Exercise directions - Rewrite the records from the line with "To the nearest" through the end of the records, swapping "category" for "group" and keeping everything else the same. Leave the pictures out.

Extracted entries -
^^^^^^^^^^^^^^^^
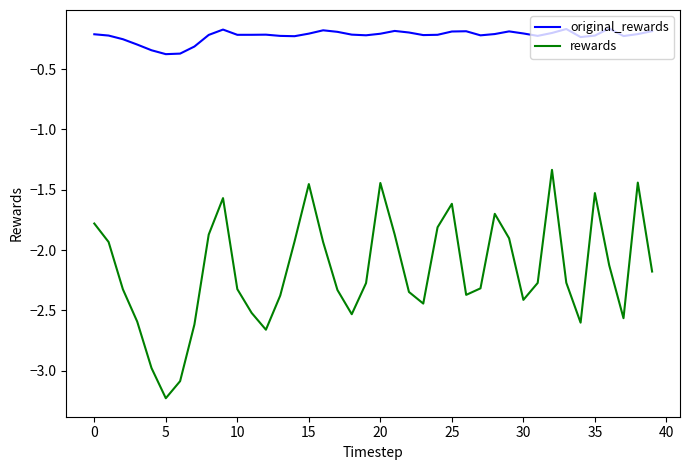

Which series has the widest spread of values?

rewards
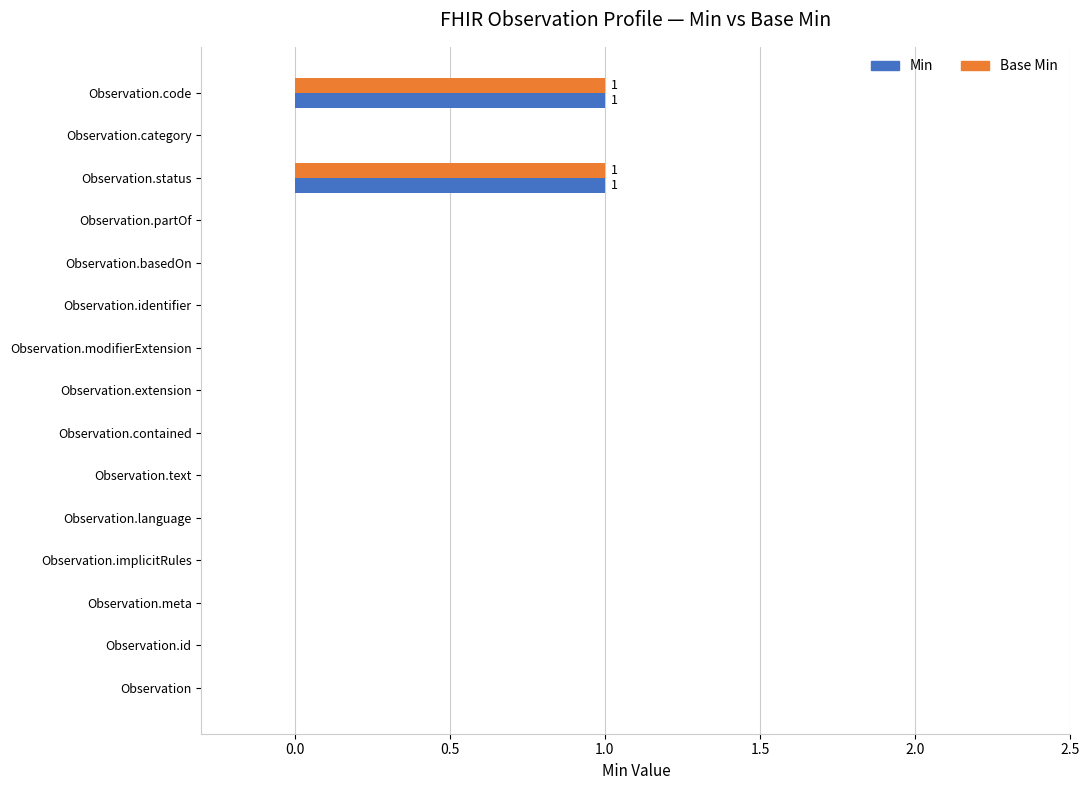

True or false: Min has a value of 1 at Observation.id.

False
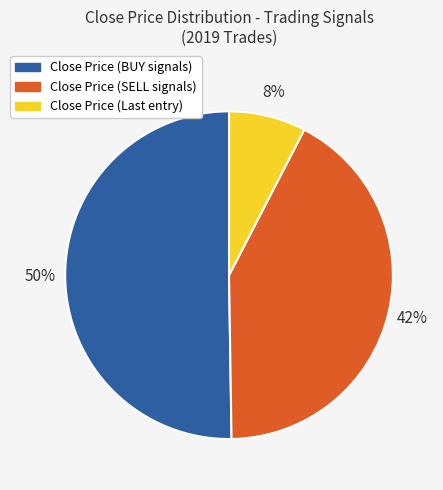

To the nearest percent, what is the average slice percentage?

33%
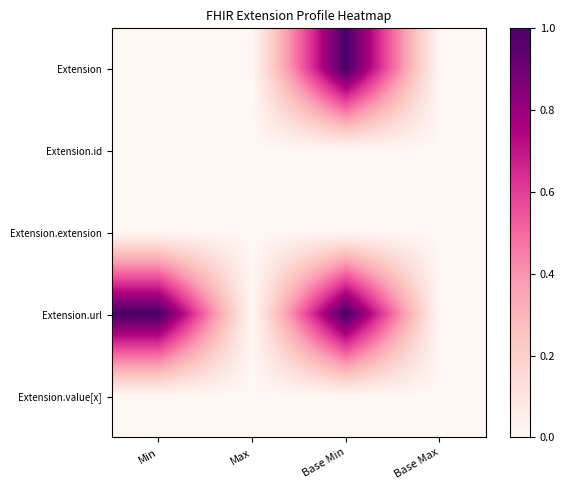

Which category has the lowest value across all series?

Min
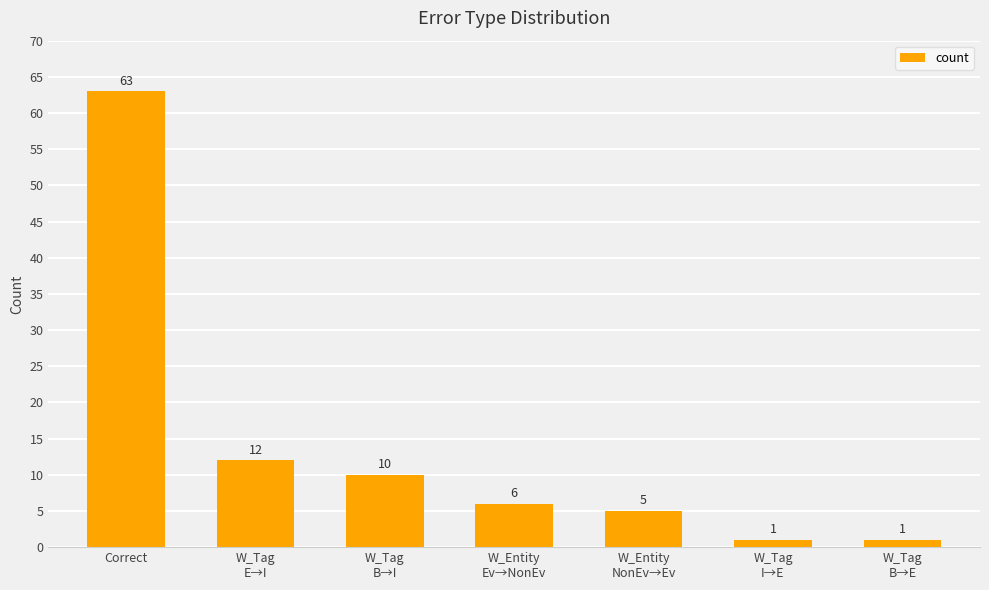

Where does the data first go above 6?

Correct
^^^^^^^^^^^^^^^^
Answer for the task -
To the nearest percent, what is the average slice percentage?

33%

Which group has the lowest value across all series?

Min

Where does the data first go above 6?

Correct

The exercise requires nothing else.